Apparently, Reconstruction was not a period that singled out the Black population, and in any case, Reconstruction was quick and successful. White Floridians promptly extended rights to Black people: another learning outcome calls for students to “explain how the 1868 Florida Constitution conformed with the Reconstruction Era amendments to the U.S. Constitution (e.g., citizenship, equal protection, suffrage)” (p. 109).

All in all, racism didn’t matter to U.S. history, apparently, because “different groups of people ([for example] African Americans, immigrants, Native Americans, women) had their civil rights expanded through legislative action…executive action…and the courts.”

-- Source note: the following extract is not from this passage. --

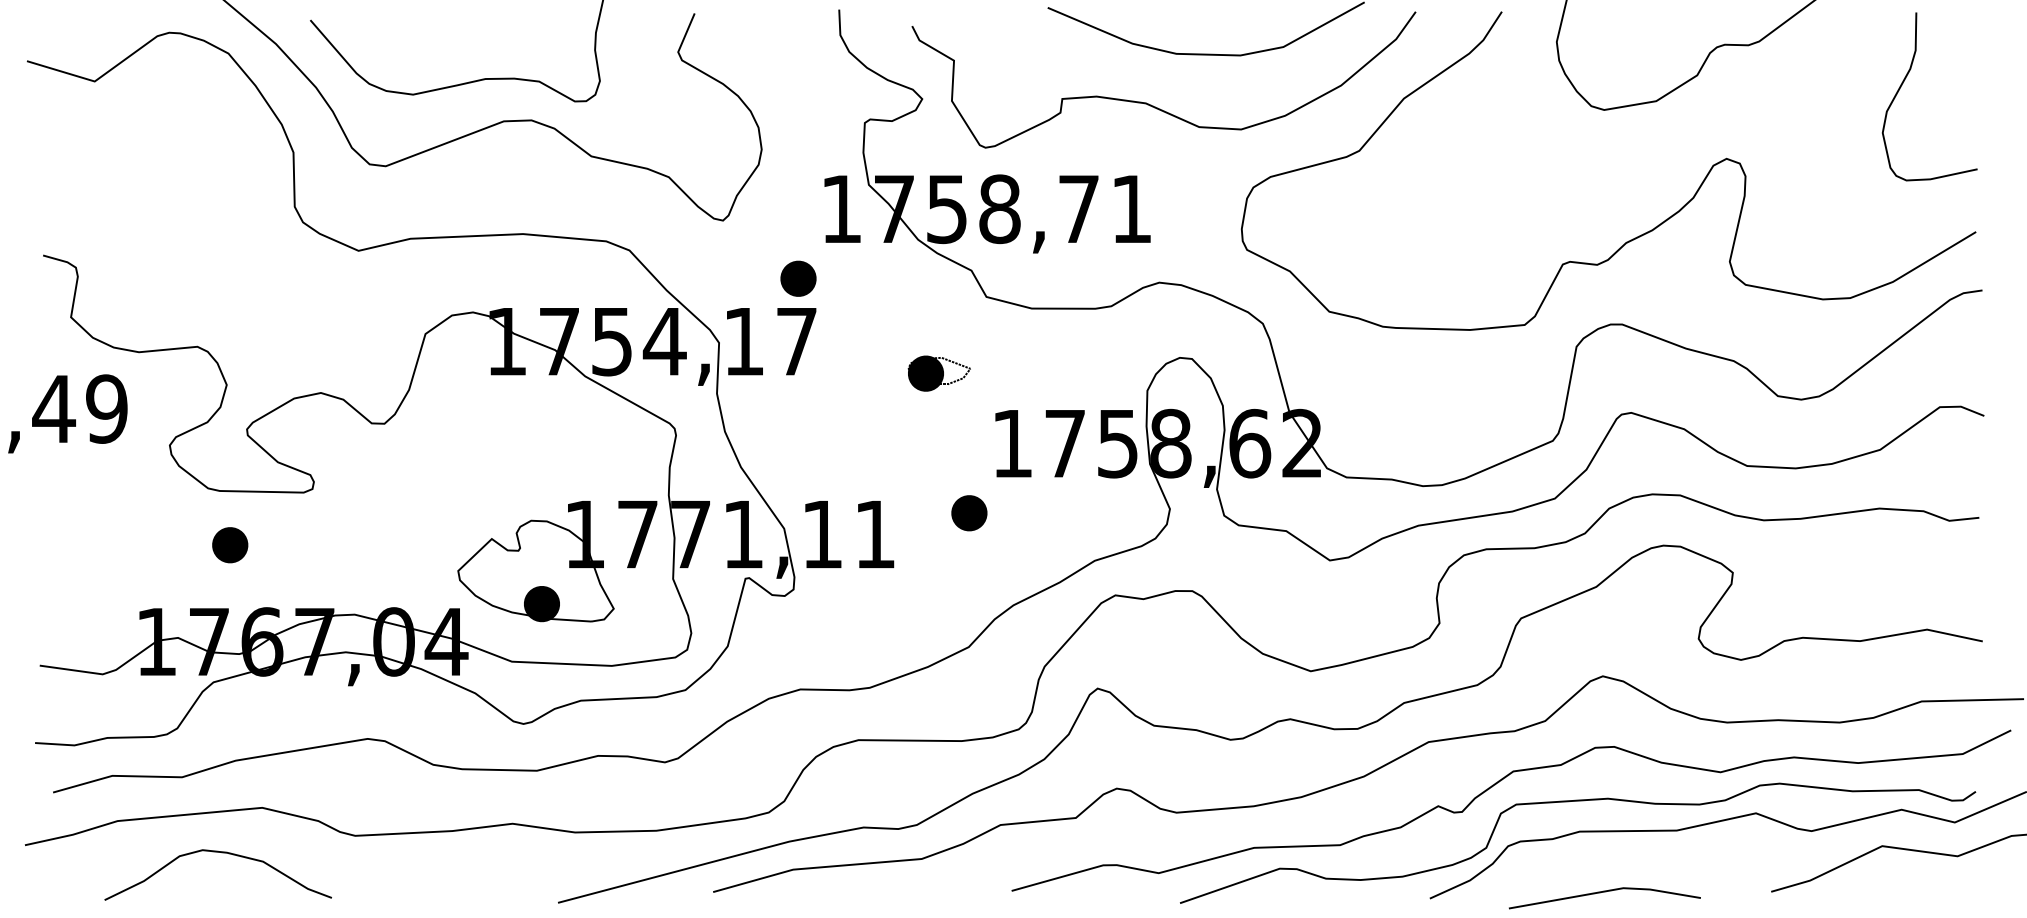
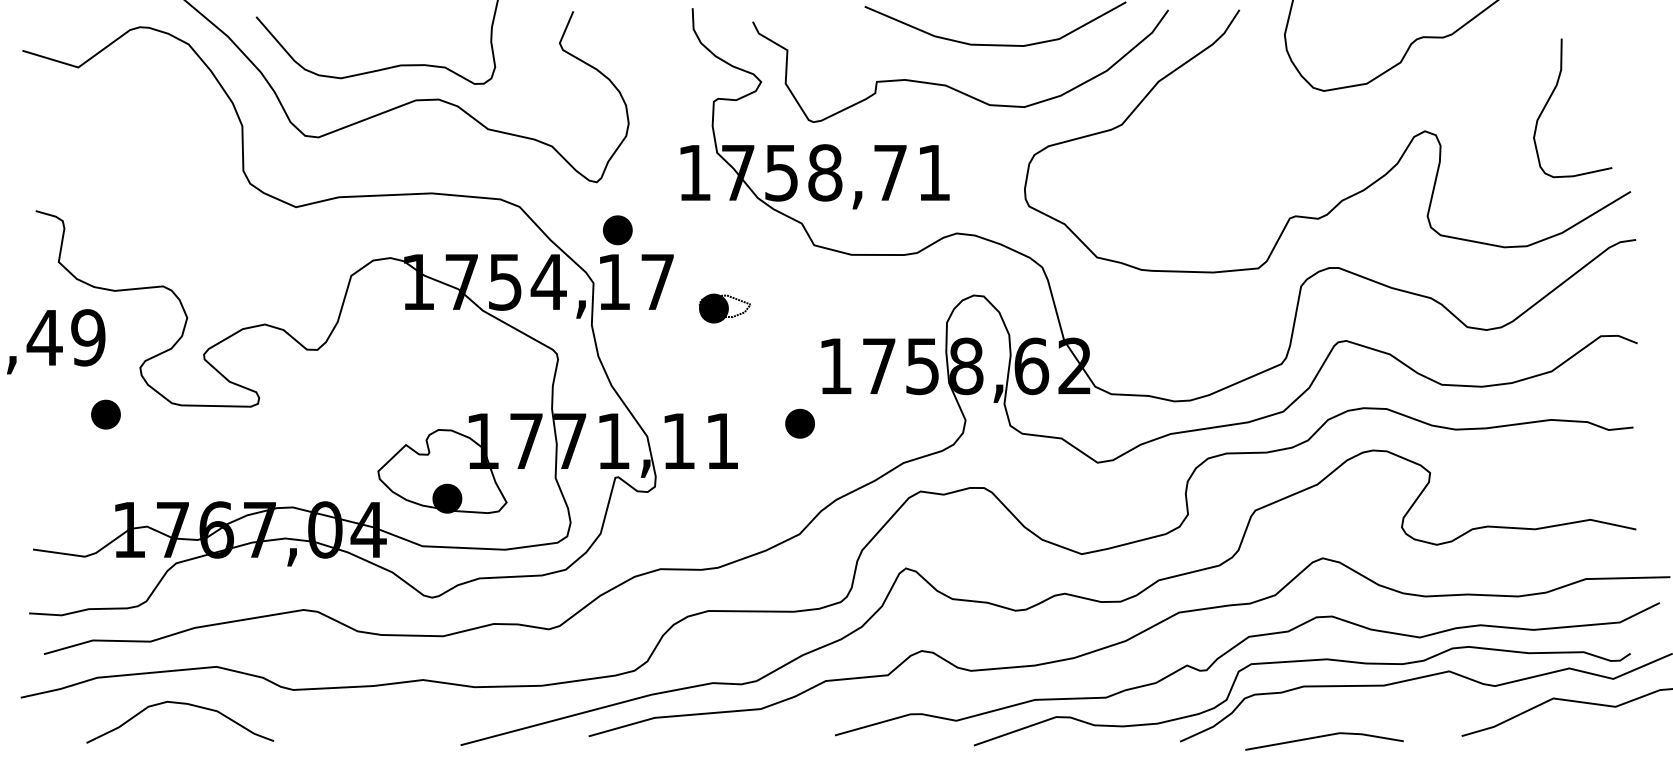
curve: (1903, 83) -> (1551, 97), moved
part: (798, 278) -> (617, 230), moved
part: (938, 373) -> (724, 308), moved
part: (230, 545) -> (106, 414), moved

The use of passive voice in that passage identifies how the standards replace our dynamic and powerful history with political fantasy. In this telling, centuries of civil rights demands and ceaseless activism of committed people disappear. Marginalized Americans did not work to expand their own rights; those rights “were expanded.” The actors, presumably the white men who changed oppressive laws, are offstage.

And that is the fundamental story of this curriculum: nonwhite Americans and women “contribute” to a country established and controlled by white men, but they do not shape it themselves.